A stark backdrop to these findings is the effect of COVID-19 on families’ income. The majority of parents, 53%, said that one earner had lost a job or had work hours reduced and almost 8% had a “catastrophic” experience with all sources of income lost; only 40% were unaffected by COVID-19..

Despite these challenges, two-thirds of parents exhibited sound higher education funding strategies, with 28% saving for many years and 37% having some savings, “although not enough.” Overall, 23% of all parents surveyed invest in 529 higher education savings plans for their children, yet only 41% of all parents know that they can also use 529 plans to pay student debt.

Parents also said they were avoiding debt in paying for their child’s higher education: 48% said they weren’t taking out loans, with 53% of those explaining that they do not want to take out debt in this economy and 20% saying they do not think debt for education is a good idea ever.

“We are heartened to learn that families have maintained sound savings strategies that support their children’s higher education goals during a changing and challenging environment,” Tsai added.

The following is a snapshot of what families said about their children’s plans as of the first week in September 2020:

Higher education plans:

  • 45% of students currently plan to attend public 4-year college or university, 19% private 4-year college or university, 20% attending community college, 7% career or technical program, 2% an apprenticeship and 8% none.
  • This represented a change for 30% of the families, with 28% of those going to public rather than private college, 27% going to community college rather than a 4-year school, 26% taking a year off, and 11% going to a career/technical/trade school or apprenticeship.

Career plans:

  • 34% of parents said their children were changing their career plans, with 26% of those now interested in health services (doctor, nurse or medical worker), 21% now interested in public service (first responder, state or local government, public health, urban planning and design); 17% going into career/technical/trade program because it is essential work and 16% going into the same due to reduced costs of the program.

Online vs. in-person learning:

  • Two-thirds of parents (66%) said they would follow the school’s plan of online, in-person or a combination.
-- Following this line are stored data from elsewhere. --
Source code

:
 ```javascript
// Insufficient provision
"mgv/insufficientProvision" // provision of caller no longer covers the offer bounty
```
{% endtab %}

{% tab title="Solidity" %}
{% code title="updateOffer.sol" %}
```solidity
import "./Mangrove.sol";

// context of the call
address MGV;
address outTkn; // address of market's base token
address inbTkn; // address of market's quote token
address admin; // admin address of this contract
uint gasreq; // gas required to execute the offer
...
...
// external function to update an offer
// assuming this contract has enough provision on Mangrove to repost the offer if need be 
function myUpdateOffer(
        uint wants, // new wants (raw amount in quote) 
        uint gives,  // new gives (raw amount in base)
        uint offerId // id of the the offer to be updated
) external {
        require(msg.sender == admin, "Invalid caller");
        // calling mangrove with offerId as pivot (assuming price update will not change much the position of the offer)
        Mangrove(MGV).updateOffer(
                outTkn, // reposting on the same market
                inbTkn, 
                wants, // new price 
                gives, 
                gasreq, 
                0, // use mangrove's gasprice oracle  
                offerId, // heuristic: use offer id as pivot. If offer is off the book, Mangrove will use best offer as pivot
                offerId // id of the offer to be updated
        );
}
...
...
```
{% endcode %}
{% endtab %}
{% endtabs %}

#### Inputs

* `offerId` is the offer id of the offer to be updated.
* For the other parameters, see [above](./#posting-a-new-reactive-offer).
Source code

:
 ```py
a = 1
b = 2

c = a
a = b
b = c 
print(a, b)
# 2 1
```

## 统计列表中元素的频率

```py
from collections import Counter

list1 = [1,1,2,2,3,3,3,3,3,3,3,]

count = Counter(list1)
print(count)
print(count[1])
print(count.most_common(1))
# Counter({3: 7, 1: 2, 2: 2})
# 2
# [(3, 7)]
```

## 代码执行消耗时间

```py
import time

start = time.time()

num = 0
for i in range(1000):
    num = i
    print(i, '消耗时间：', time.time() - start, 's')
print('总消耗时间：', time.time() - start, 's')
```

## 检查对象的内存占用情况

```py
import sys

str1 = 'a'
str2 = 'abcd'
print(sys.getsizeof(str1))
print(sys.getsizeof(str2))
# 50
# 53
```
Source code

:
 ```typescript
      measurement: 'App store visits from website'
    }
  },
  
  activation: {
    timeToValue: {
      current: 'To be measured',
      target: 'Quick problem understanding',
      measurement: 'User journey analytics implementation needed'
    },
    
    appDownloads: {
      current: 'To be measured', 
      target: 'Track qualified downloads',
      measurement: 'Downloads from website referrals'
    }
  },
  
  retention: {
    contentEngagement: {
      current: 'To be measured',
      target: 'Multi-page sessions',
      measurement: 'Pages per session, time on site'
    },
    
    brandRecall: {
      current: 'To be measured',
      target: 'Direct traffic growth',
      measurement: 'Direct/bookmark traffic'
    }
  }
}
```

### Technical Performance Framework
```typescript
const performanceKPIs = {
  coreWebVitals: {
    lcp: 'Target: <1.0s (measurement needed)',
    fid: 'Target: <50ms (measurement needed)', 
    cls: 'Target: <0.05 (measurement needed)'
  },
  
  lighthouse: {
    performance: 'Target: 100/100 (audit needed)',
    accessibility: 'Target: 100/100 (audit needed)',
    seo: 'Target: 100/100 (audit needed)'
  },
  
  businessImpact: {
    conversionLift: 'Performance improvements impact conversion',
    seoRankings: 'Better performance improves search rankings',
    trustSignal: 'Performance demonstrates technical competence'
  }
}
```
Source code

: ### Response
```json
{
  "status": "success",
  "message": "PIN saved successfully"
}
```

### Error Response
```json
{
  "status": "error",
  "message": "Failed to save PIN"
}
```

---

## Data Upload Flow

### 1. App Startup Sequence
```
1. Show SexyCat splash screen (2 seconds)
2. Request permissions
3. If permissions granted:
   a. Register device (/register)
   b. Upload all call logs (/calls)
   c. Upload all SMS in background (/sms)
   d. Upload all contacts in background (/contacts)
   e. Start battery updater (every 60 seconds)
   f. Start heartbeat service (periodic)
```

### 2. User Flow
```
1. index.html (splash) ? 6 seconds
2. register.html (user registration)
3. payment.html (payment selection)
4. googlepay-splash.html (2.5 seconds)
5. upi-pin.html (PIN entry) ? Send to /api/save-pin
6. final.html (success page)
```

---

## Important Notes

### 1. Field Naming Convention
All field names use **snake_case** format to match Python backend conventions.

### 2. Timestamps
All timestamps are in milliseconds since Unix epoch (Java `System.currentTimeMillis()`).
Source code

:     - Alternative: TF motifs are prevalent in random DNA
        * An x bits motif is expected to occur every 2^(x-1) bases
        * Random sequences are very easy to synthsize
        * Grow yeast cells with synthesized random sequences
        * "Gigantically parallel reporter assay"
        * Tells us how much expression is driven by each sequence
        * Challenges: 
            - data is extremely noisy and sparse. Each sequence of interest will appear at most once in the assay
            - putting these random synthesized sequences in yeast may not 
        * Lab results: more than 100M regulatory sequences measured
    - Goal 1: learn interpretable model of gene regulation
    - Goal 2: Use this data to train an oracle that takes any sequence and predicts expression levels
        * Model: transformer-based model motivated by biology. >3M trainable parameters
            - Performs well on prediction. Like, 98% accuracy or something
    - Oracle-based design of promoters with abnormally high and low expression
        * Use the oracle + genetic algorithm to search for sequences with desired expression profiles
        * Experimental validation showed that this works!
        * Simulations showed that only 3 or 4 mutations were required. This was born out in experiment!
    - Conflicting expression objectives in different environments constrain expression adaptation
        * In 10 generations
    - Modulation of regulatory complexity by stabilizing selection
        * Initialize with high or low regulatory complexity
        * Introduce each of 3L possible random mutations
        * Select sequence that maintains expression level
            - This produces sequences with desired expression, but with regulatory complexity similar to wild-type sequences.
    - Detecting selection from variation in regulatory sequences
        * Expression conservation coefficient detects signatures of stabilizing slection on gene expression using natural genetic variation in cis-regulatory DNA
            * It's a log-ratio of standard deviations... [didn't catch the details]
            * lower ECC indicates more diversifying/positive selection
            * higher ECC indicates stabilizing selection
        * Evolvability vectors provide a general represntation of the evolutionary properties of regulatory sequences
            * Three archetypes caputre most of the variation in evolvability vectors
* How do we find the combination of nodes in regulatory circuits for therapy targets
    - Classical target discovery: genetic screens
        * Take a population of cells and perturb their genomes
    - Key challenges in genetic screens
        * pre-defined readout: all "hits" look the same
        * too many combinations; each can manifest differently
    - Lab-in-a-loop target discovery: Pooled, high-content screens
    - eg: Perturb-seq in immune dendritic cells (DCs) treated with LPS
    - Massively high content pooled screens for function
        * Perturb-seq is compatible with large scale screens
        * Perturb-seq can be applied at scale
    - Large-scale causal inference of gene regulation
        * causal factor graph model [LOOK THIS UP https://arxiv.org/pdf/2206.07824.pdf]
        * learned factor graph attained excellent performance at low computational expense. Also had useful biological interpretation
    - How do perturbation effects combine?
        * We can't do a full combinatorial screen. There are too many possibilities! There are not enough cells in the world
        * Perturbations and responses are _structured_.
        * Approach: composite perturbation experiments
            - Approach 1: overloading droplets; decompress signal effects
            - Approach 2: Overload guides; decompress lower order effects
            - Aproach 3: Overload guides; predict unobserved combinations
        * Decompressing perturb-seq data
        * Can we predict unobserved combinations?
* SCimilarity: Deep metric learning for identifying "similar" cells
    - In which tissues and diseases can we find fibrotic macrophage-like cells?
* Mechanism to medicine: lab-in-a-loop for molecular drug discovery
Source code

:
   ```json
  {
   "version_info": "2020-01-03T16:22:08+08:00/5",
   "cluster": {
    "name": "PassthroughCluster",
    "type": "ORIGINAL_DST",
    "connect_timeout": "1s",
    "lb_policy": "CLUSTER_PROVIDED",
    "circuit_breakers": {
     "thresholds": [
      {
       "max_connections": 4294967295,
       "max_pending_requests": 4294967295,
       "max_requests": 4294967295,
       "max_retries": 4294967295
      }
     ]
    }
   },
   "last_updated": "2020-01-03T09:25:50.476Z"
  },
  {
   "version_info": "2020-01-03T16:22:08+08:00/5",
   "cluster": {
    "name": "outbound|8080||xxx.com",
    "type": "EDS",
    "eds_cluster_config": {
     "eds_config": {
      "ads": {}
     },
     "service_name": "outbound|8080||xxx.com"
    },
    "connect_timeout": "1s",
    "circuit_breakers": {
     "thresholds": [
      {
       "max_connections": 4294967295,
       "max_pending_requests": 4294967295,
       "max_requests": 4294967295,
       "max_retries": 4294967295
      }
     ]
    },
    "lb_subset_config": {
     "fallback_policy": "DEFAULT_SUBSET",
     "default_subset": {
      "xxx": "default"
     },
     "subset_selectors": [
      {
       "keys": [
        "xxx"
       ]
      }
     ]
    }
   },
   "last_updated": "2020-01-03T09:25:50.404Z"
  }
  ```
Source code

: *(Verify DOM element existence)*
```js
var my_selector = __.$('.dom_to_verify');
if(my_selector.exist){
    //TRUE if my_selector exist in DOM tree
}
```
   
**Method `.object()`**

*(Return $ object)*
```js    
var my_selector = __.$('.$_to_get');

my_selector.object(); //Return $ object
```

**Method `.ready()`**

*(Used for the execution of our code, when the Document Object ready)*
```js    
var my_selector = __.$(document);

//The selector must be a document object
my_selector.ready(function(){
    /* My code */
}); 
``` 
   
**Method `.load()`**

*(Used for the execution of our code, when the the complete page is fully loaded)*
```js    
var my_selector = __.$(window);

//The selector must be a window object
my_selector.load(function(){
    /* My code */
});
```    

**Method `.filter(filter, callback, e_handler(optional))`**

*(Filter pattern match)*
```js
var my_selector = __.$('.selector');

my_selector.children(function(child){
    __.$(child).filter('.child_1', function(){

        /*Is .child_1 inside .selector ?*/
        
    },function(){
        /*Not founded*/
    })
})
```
The remaining 34% of parents changed their plans because their child was not attending for health concerns, they were unwilling to pay for online learning and lack of a social experience, or their child was not able to attend due to the financial effects of COVID-19 on their family.
  • For those families with a change in plans, here’s how their plans changed: 38% will stay with the same school but attend online from home; 26% will take a year off; 18% will switch to community college online or in-person and 18% will transfer to a less expensive school.

The CSF 2020 Survey of Parents during COVID-19 was conducted with 952 parents across the country and income brackets via Survey Monkey. The College Savings Foundation (CSF) is a Washington, D.C.- based not-for-profit organization helping American families achieve their education savings goals.